## [Source document]
From: Ma, Ling on
Hi Ingo

We extract some compared results by attachment micro-benchmarks on Corei7.
(gcc -O2 -o memcpy-kernel memcpy-kernel.c )

LAT: Len 127, alignment 4/16: improvement: 2X
LAT: Len 127, alignment 0/16: improvement: 2X
LAT: Len 1024, alignment 4/16: improvement: 1.5X
LAT: Len 1024, alignment 0/ 0: no change
LAT: Len 4096, alignment 4/16: improvement :1.6X
LAT: Len 4096, alignment 0/ 8: improvement:1.37X
LAT: Len 8192, alignment 16/ 0: no change
LAT: Len 8192, alignment 0/16: improvement 1.45X

Any comments from you ?

Thanks
Ling

> -----Original Message-----
> From: Ma, Ling
> Sent: Tuesday, June 29, 2010 3:24 AM
> To: mingo(a)elte.hu
> Cc: hpa(a)zytor.com; tglx(a)linutronix.de; linux-kernel(a)vger.kernel.org; Ma,
> Ling
> Subject: [PATCH RFC] [X86] Optimize memcpy by avoiding memory false
> dependece
>
> From: Ma Ling <ling.ma(a)intel.com>
>
> All read operations after allocation stage can run speculatively,
> all write operation will run in program order, and if addresses are
> different read may run before older write operation, otherwise wait
> until write commit. However CPU don't check each address bit,
> so read could fail to recognize different address even they
> are in different page.For example if rsi is 0xf004, rdi is 0xe008,
> in following operation there will generate big performance latency.

## [Provided data]

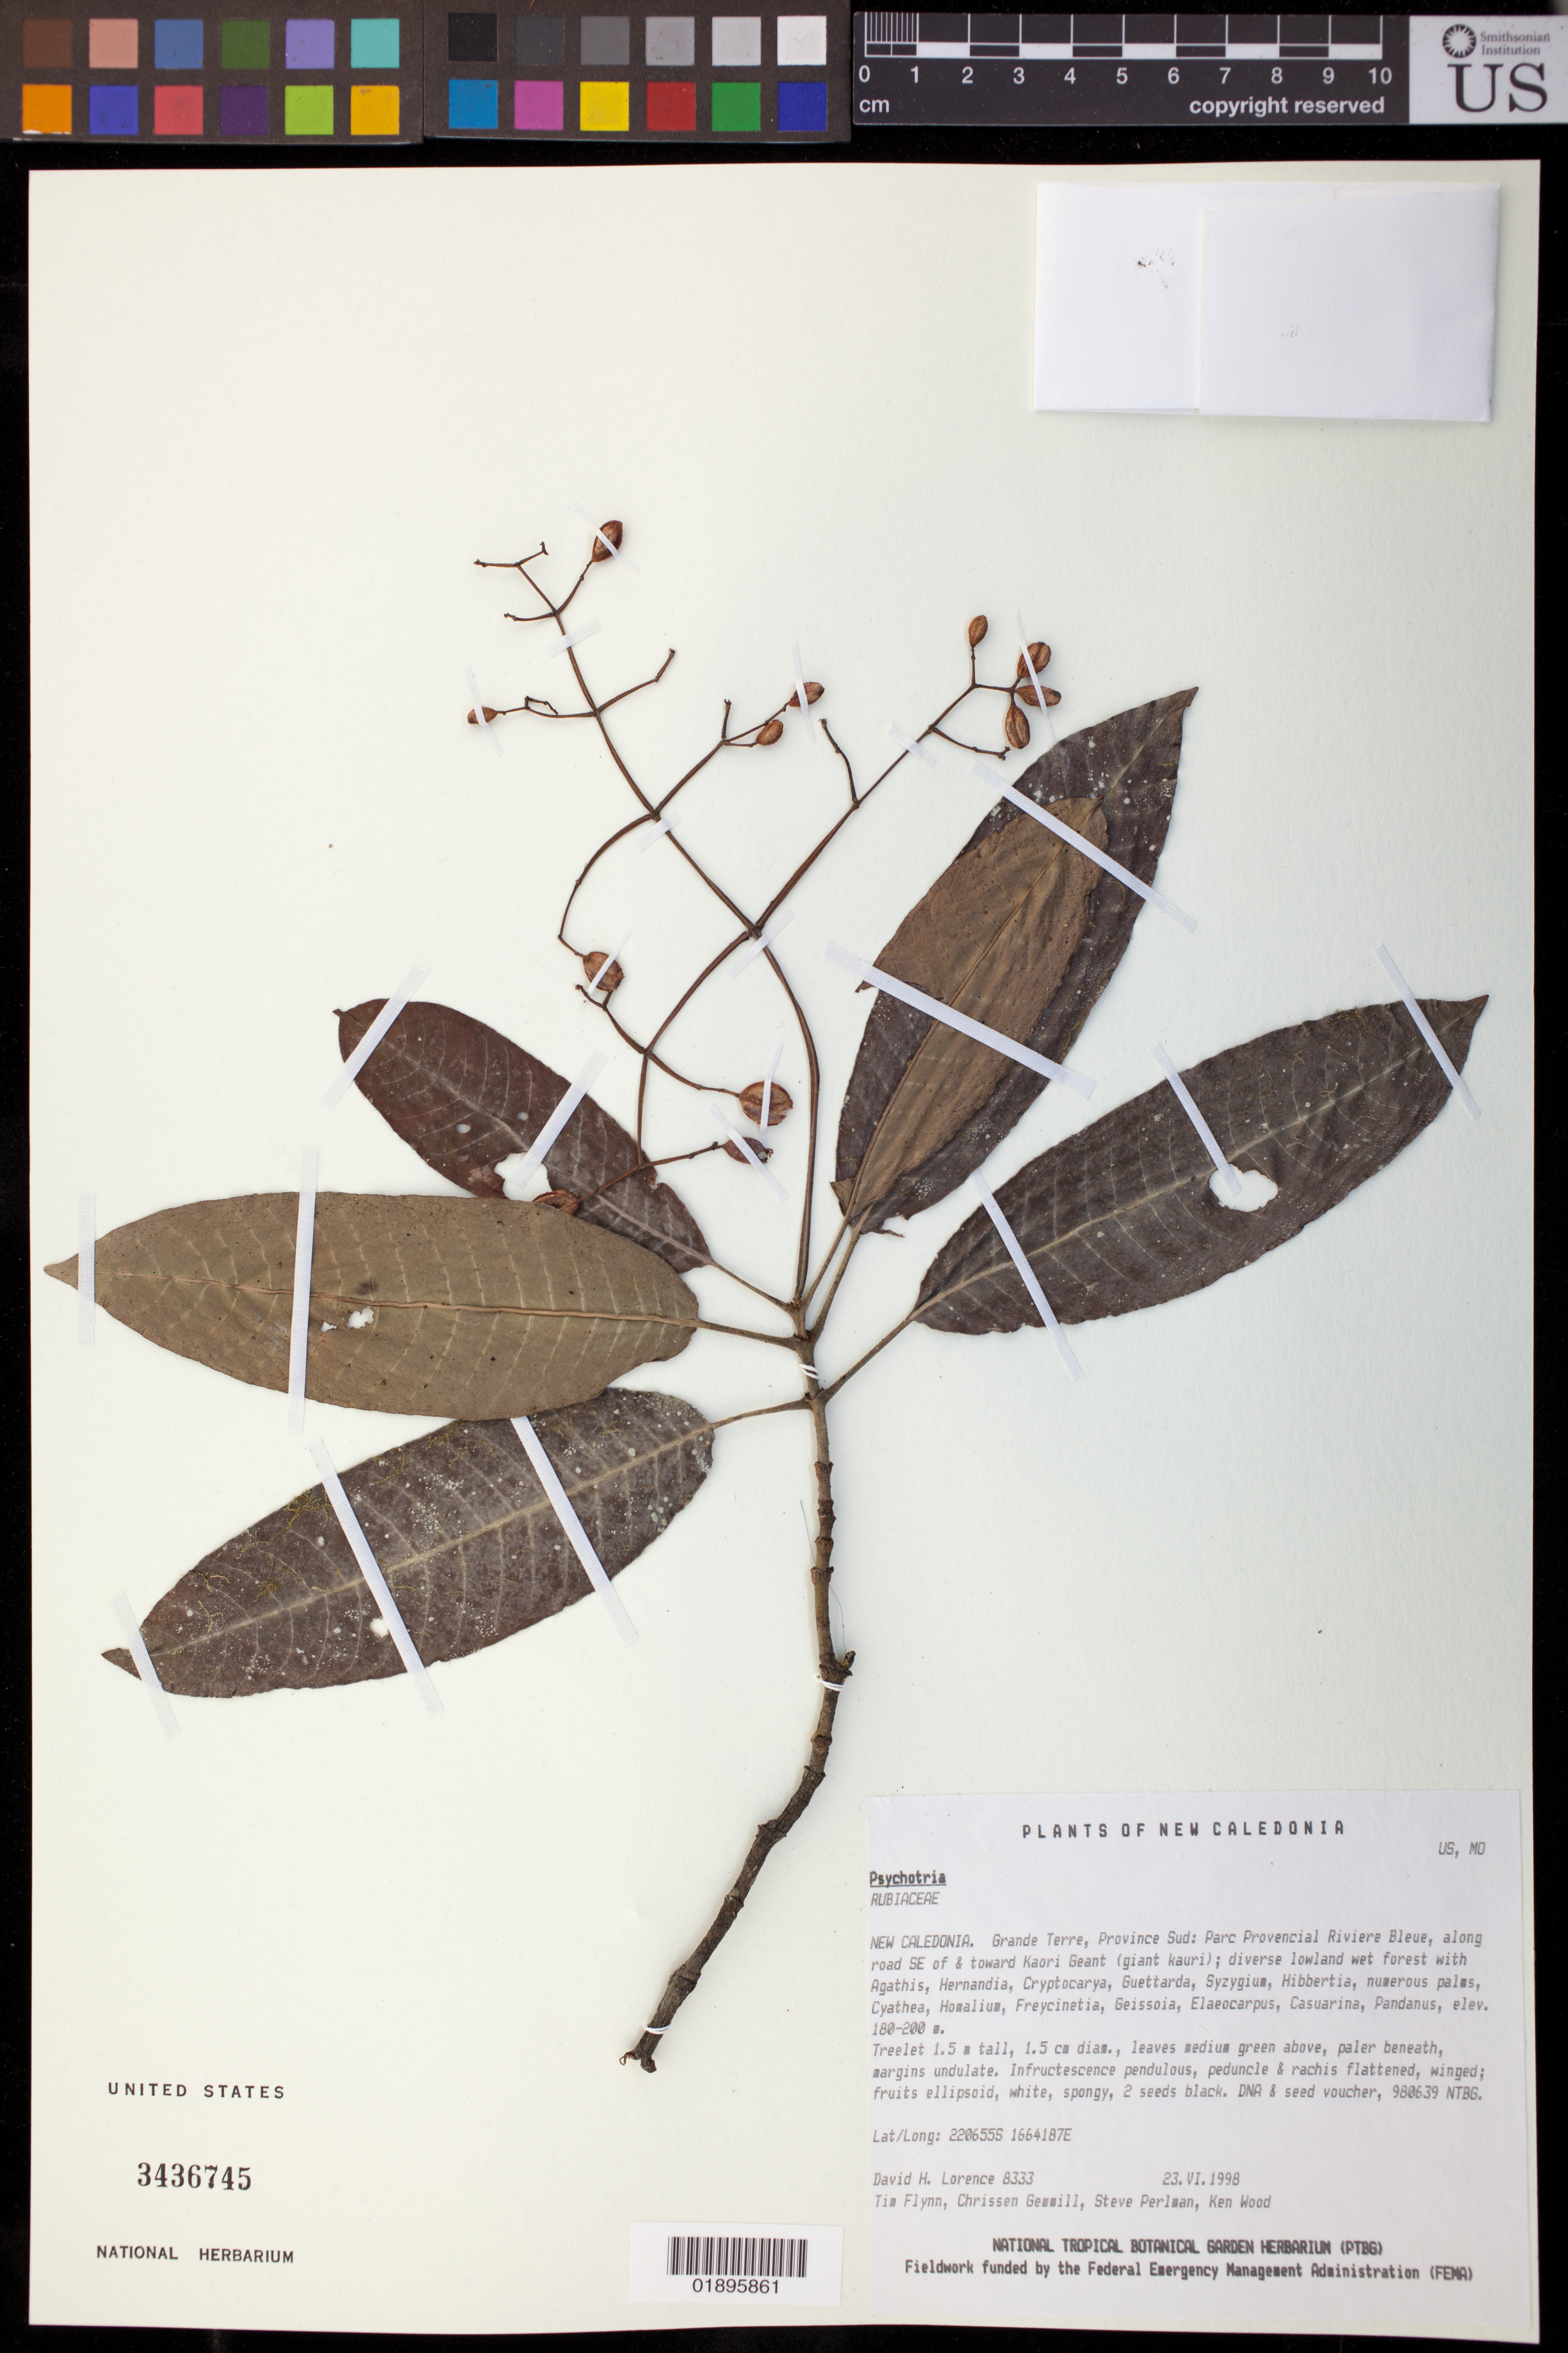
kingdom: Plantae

==

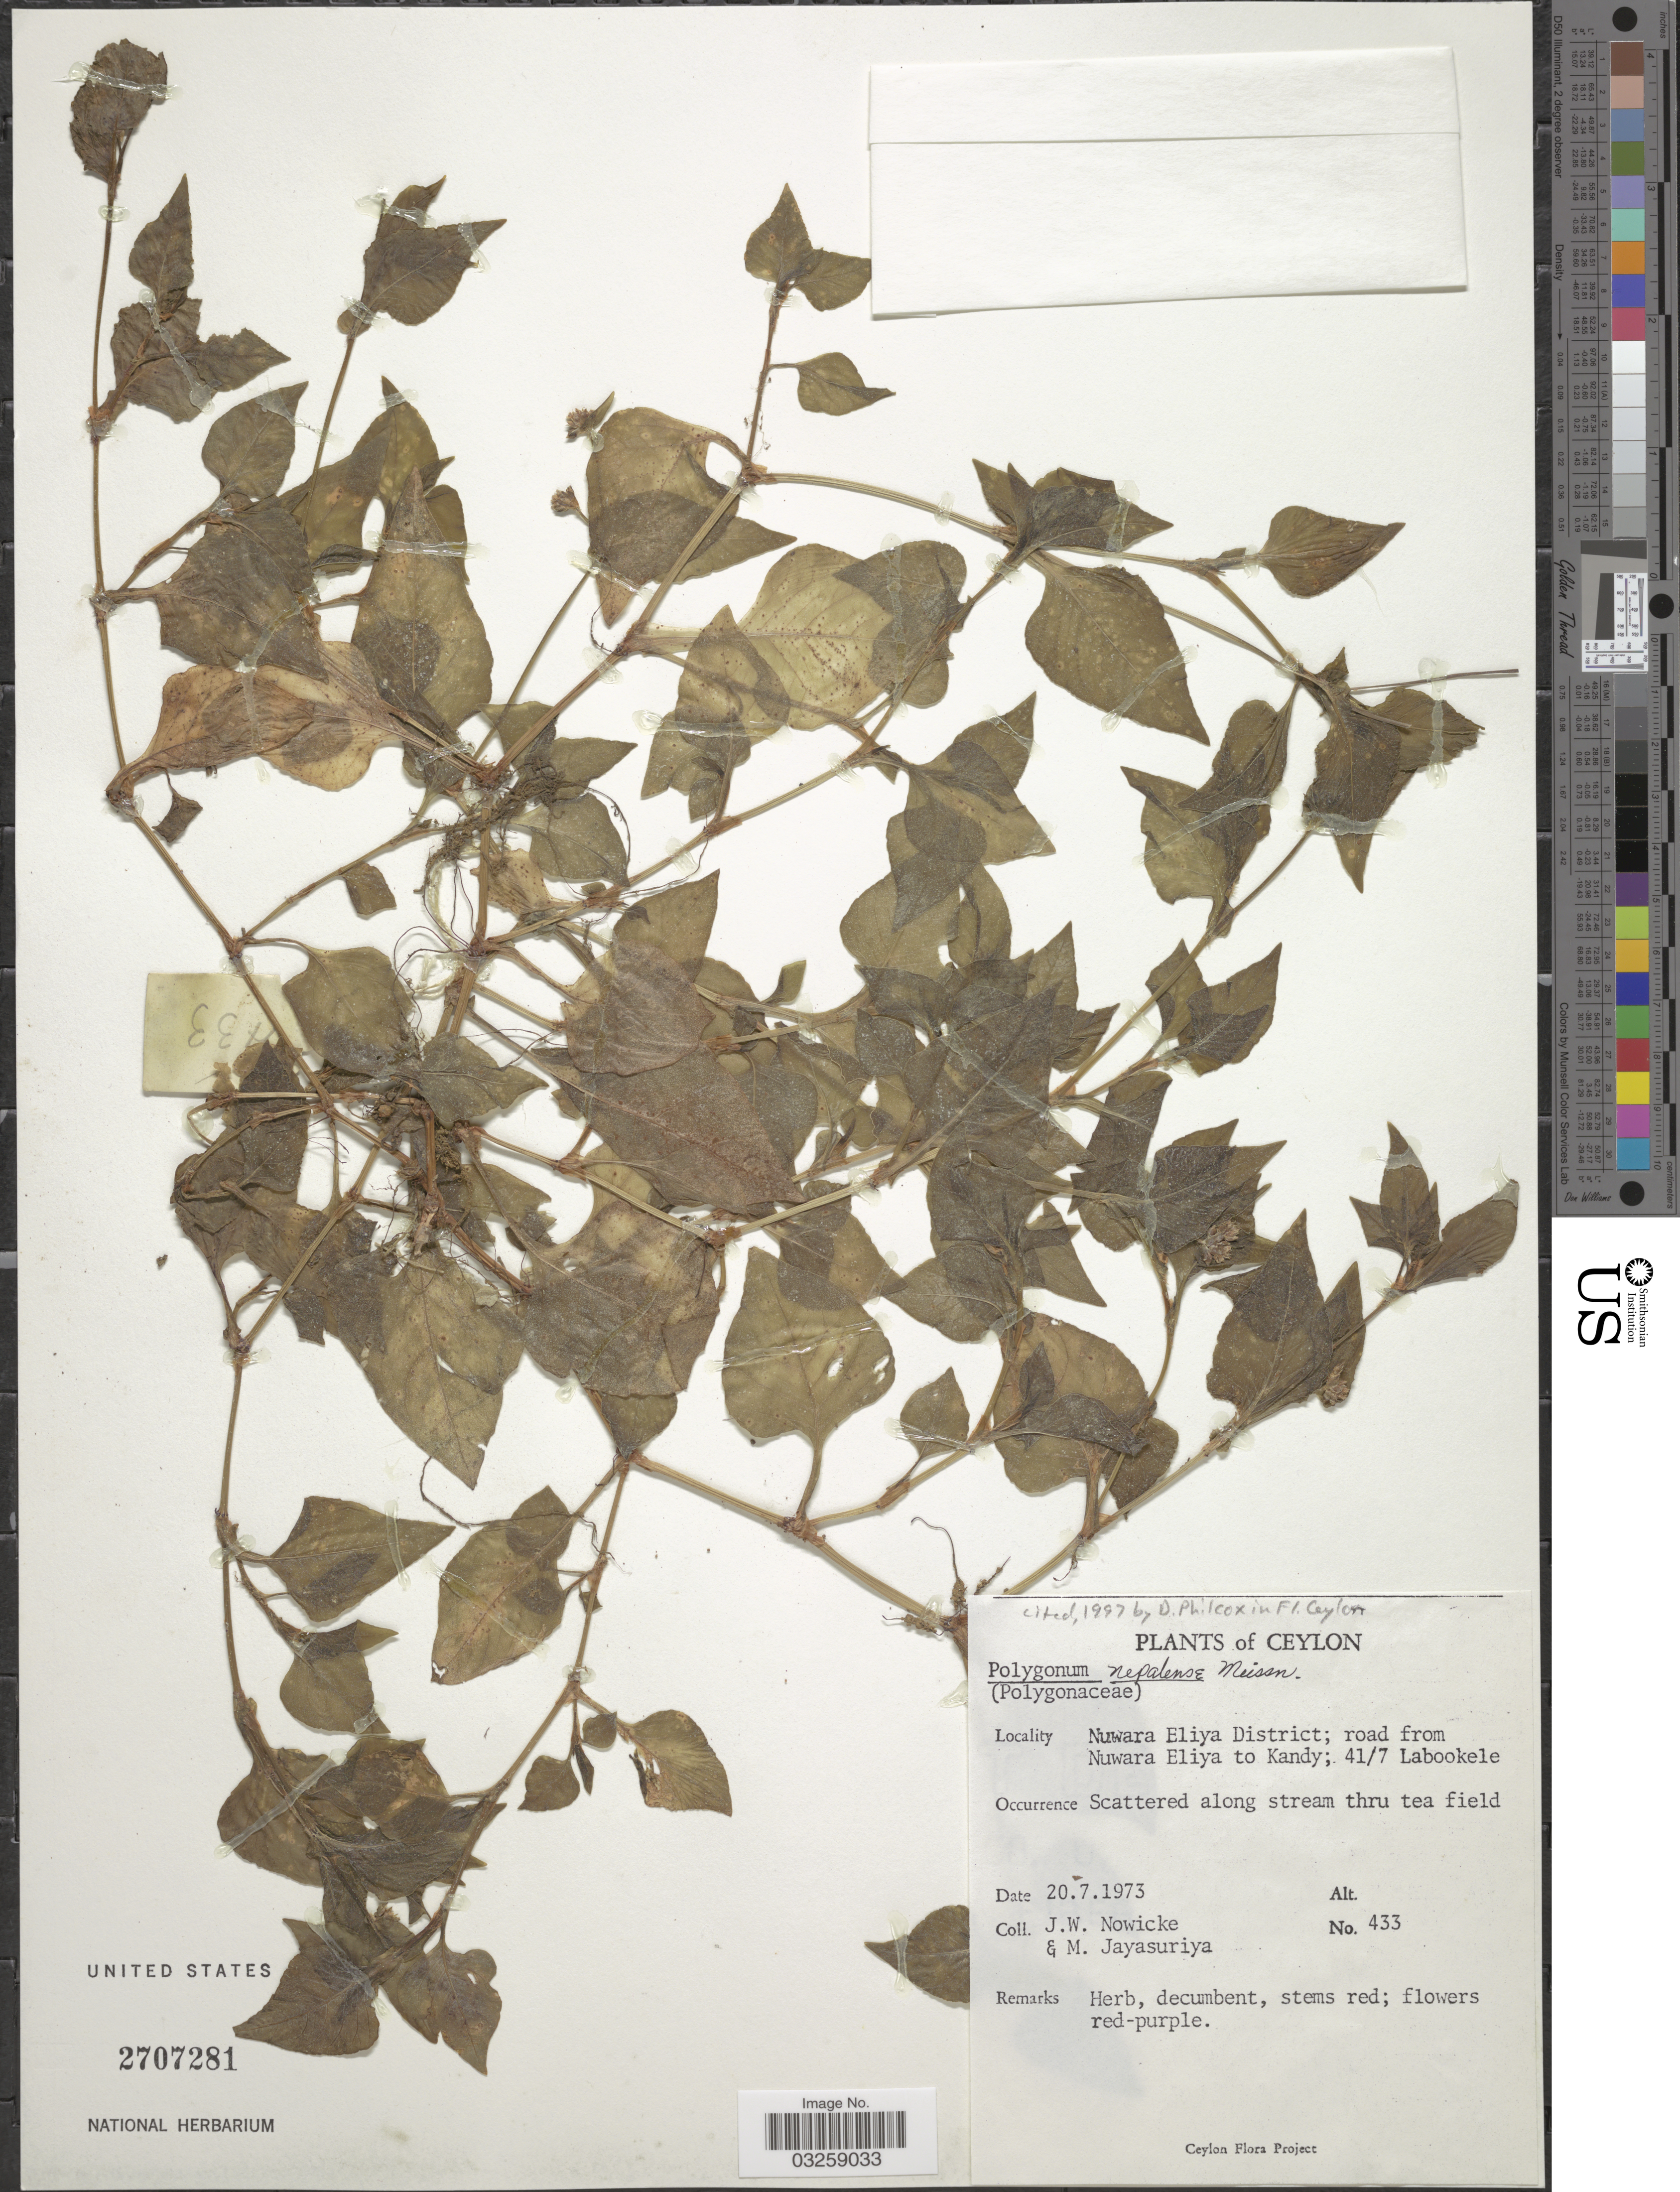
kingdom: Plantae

## [Do this]
Can you transcribe, word for word, the portion of the memcpy email that opens with the words containing "LAT: Len 127, alignment 4/16: improvement: 2X" and closes with "comments from you ?"?

## [Final answer]
LAT: Len 127, alignment 4/16: improvement: 2X
LAT: Len 127, alignment 0/16: improvement: 2X
LAT: Len 1024, alignment 4/16: improvement: 1.5X
LAT: Len 1024, alignment 0/ 0: no change
LAT: Len 4096, alignment 4/16: improvement :1.6X
LAT: Len 4096, alignment 0/ 8: improvement:1.37X
LAT: Len 8192, alignment 16/ 0: no change
LAT: Len 8192, alignment 0/16: improvement 1.45X

Any comments from you ?